"On n'est pas dans le futurisme, mais dans un drame bourgeois ou un thriller atmosphérique"
Un petit appartement à Paris. Une femme n'en peut plus de ses tocs - ses tics obsessionnels compulsifs. Elle fixe la fenêtre de son salon, attirée vers le vide. Puis elle réagit, va vers son téléphone et compose un numéro : Allô, docteur Rossi ? Une discussion s'engage dans la nuit avec ce psychiatre dont elle a seulement entendu la voix à la radio. Il saisit sa détresse, lui maintient la tête hors de l'eau.
Mais elle est libanaise, et lui s'avère être israélien.

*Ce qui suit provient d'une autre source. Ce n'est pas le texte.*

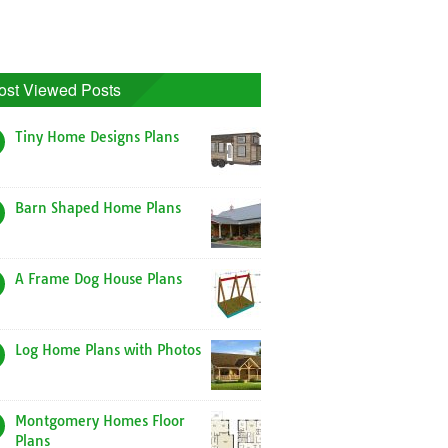
ost Viewed Posts
Tiny Home Designs Plans
Barn Shaped Home Plans
A Frame Dog House Plans
Log Home Plans with Photos
Montgomery Homes Floor
Plans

Or son pays interdit tout contact avec un citoyen israélien. Peuvent-ils même se parler ? Les guerres, les murs virtuels et réels peuvent-ils séparer deux êtres qui se rencontrent ? De ce huis-clos impossible surgit une bulle d'humanité et de douceur.
Le sujet est assez étonnant. Une femme, la cinquantaine, clouée dans son appartement parisien par des tocs envahissant qui l'empêchent d'en sortir. Au bord du suicide, un sursaut la raccroche à la vie et elle téléphone à un psychiatre dont la voix l'a mise en confiance dans une émission de radio. S'en suit un dialogue construit comme un huis-clos entre cette femme au bord du gouffre et cet homme qui pourrait porter un espoir de résilience.
Si le récit en lui-même est quelque peu répétitif, il est porté par quelques pages d'une fulgurante poésie pour dire le désespoir et le retour vers la vie grâce à la relation virtuelle mais symbiotique entre les deux personnages. C'est beau de voir la femme se rendre compte qu'elle porte en elle sa capacité à guérir de ses blessures, à commencer par l'enlèvement et la disparition de son frère pendant la guerre civile libanaise.
Ce qui m'a le plus intéressée dans ce roman singulier, c'est justement son arrière-plan géopolitique. J'ai découvert, stupéfaite, l'interdiction officielle pour tout libanais de parler et d'être en contact avec un citoyen israélien. La femme est libanaise, exilée à Paris, le docteur est israélien. Leur conversation, même téléphonique, est donc interdite par l'article 285 du code pénal libanais. En 2017, le réalisateur franco-libanais Ziad Doueiri a été entendu par un tribunal militaire au Liban, en raison d'un déplacement en Israël contrevenant à la législation du pays ( lors du tournage du film L'Attentat ) !
Forcément, ce dialogue interdit, pacifiste et guérisseur, prend une dimension symbolique. La Libanaise et l'Israélien se reconnaissent, dépassent ce mur virtuel absurdement imposé, sublimant la possibilité d'une réconciliation au Proche-Orient. L'idée est superbe et donne au titre une grande force.